------ DATA RECORDS

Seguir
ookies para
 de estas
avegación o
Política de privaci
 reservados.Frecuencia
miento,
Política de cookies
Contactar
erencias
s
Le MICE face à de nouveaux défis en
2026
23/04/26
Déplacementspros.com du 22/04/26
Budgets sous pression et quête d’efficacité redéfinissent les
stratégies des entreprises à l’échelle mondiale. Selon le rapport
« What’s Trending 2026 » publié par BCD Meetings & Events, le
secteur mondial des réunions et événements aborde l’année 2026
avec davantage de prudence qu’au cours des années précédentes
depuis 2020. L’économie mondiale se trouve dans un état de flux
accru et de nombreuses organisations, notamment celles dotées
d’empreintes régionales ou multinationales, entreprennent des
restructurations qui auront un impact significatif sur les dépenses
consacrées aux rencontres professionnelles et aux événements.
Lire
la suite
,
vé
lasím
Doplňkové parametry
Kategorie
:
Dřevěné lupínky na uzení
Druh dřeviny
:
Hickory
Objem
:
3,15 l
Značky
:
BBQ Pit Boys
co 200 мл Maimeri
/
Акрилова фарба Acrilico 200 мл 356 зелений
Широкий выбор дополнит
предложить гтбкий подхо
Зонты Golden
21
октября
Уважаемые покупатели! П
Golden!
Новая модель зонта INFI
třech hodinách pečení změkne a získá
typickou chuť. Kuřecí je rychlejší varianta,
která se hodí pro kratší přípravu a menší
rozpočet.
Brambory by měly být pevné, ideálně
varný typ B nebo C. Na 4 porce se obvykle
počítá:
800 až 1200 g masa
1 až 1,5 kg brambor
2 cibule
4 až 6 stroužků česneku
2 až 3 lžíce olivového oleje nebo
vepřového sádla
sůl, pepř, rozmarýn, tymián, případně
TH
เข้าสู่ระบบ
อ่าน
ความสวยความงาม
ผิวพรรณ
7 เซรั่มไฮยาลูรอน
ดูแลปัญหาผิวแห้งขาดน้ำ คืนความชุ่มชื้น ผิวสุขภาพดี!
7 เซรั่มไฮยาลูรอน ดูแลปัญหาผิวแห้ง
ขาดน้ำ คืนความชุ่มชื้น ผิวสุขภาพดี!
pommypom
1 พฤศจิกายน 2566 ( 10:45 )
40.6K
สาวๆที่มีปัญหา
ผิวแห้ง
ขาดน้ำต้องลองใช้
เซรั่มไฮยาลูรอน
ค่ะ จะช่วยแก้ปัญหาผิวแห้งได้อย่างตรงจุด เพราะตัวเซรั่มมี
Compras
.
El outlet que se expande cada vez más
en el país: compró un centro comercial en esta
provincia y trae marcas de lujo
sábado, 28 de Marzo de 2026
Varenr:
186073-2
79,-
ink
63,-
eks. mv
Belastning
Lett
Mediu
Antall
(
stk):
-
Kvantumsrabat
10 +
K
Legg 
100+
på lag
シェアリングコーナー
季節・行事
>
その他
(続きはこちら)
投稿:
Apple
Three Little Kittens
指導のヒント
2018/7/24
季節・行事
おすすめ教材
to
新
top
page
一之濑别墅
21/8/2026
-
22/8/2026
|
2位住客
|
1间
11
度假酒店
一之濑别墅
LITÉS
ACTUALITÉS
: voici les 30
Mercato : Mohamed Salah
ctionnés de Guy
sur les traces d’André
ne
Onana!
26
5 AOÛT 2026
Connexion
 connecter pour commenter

------------

● EXERCISE DETAILS
Please format every line from the start of the items through the line containing "Новая модель зонта INFI", including that line, as a Markdown table with the columns Row and Line. Number each row and omit blank lines.

● RESPONSE TO THIS TASK
| Row | Line |
|---|---|
| 1 | Seguir |
| 2 | ookies para |
| 3 |  de estas |
| 4 | avegación o |
| 5 | Política de privaci |
| 6 |  reservados.Frecuencia |
| 7 | miento, |
| 8 | Política de cookies |
| 9 | Contactar |
| 10 | erencias |
| 11 | s |
| 12 | Le MICE face à de nouveaux défis en |
| 13 | 2026 |
| 14 | 23/04/26 |
| 15 | Déplacementspros.com du 22/04/26 |
| 16 | Budgets sous pression et quête d’efficacité redéfinissent les |
| 17 | stratégies des entreprises à l’échelle mondiale. Selon le rapport |
| 18 | « What’s Trending 2026 » publié par BCD Meetings & Events, le |
| 19 | secteur mondial des réunions et événements aborde l’année 2026 |
| 20 | avec davantage de prudence qu’au cours des années précédentes |
| 21 | depuis 2020. L’économie mondiale se trouve dans un état de flux |
| 22 | accru et de nombreuses organisations, notamment celles dotées |
| 23 | d’empreintes régionales ou multinationales, entreprennent des |
| 24 | restructurations qui auront un impact significatif sur les dépenses |
| 25 | consacrées aux rencontres professionnelles et aux événements. |
| 26 | Lire |
| 27 | la suite |
| 28 | , |
| 29 | vé |
| 30 | lasím |
| 31 | Doplňkové parametry |
| 32 | Kategorie |
| 33 | : |
| 34 | Dřevěné lupínky na uzení |
| 35 | Druh dřeviny |
| 36 | : |
| 37 | Hickory |
| 38 | Objem |
| 39 | : |
| 40 | 3,15 l |
| 41 | Značky |
| 42 | : |
| 43 | BBQ Pit Boys |
| 44 | co 200 мл Maimeri |
| 45 | / |
| 46 | Акрилова фарба Acrilico 200 мл 356 зелений |
| 47 | Широкий выбор дополнит |
| 48 | предложить гтбкий подхо |
| 49 | Зонты Golden |
| 50 | 21 |
| 51 | октября |
| 52 | Уважаемые покупатели! П |
| 53 | Golden! |
| 54 | Новая модель зонта INFI |